Once the lines below holding the string "historia" are counted, give that number alone.
=== Section Start ===
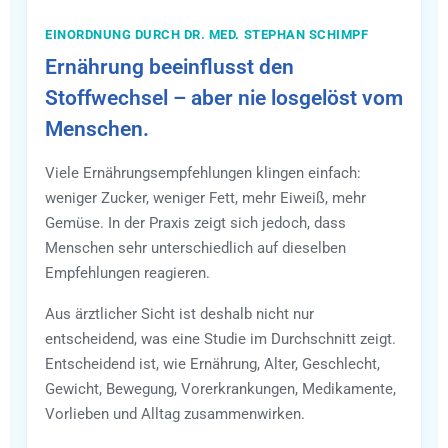
EINORDNUNG DURCH DR. MED. STEPHAN SCHIMPF
Ernährung beeinflusst den
Stoffwechsel – aber nie losgelöst vom
Menschen.
Viele Ernährungsempfehlungen klingen einfach:
weniger Zucker, weniger Fett, mehr Eiweiß, mehr
Gemüse. In der Praxis zeigt sich jedoch, dass
Menschen sehr unterschiedlich auf dieselben
Empfehlungen reagieren.
Aus ärztlicher Sicht ist deshalb nicht nur
entscheidend, was eine Studie im Durchschnitt zeigt.
Entscheidend ist, wie Ernährung, Alter, Geschlecht,
Gewicht, Bewegung, Vorerkrankungen, Medikamente,
Vorlieben und Alltag zusammenwirken.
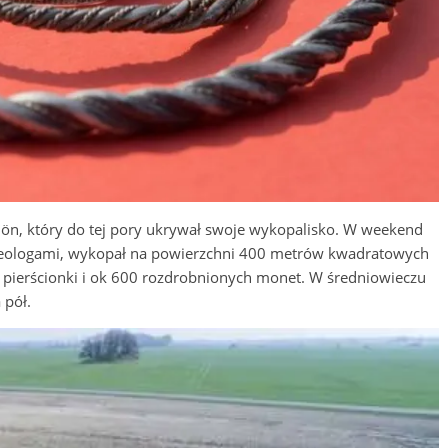
hön, który do tej pory ukrywał swoje wykopalisko. W weekend
eologami, wykopał na powierzchni 400 metrów kwadratowych
a”, pierścionki i ok 600 rozdrobnionych monet. W średniowieczu
 pół.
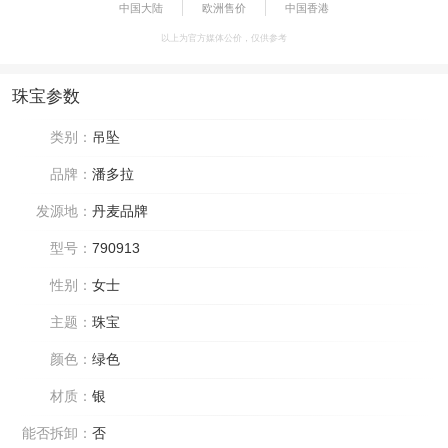
中国大陆
欧洲售价
中国香港
以上为官方媒体公价，仅供参考
珠宝参数
类别：
吊坠
品牌：
潘多拉
发源地：
丹麦品牌
型号：
790913
性别：
女士
主题：
珠宝
颜色：
绿色
材质：
银
能否拆卸：
否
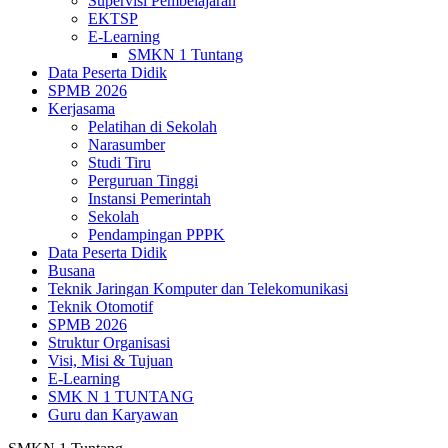
Supervisi Pembelajaran
EKTSP
E-Learning
SMKN 1 Tuntang
Data Peserta Didik
SPMB 2026
Kerjasama
Pelatihan di Sekolah
Narasumber
Studi Tiru
Perguruan Tinggi
Instansi Pemerintah
Sekolah
Pendampingan PPPK
Data Peserta Didik
Busana
Teknik Jaringan Komputer dan Telekomunikasi
Teknik Otomotif
SPMB 2026
Struktur Organisasi
Visi, Misi & Tujuan
E-Learning
SMK N 1 TUNTANG
Guru dan Karyawan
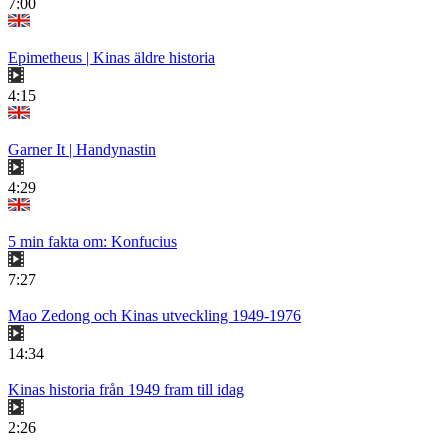
7:00
Epimetheus | Kinas äldre historia
4:15
Garner It | Handynastin
4:29
5 min fakta om: Konfucius
7:27
Mao Zedong och Kinas utveckling 1949-1976
14:34
Kinas historia från 1949 fram till idag
2:26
=== Section End ===
# [Solution to this exercise]
2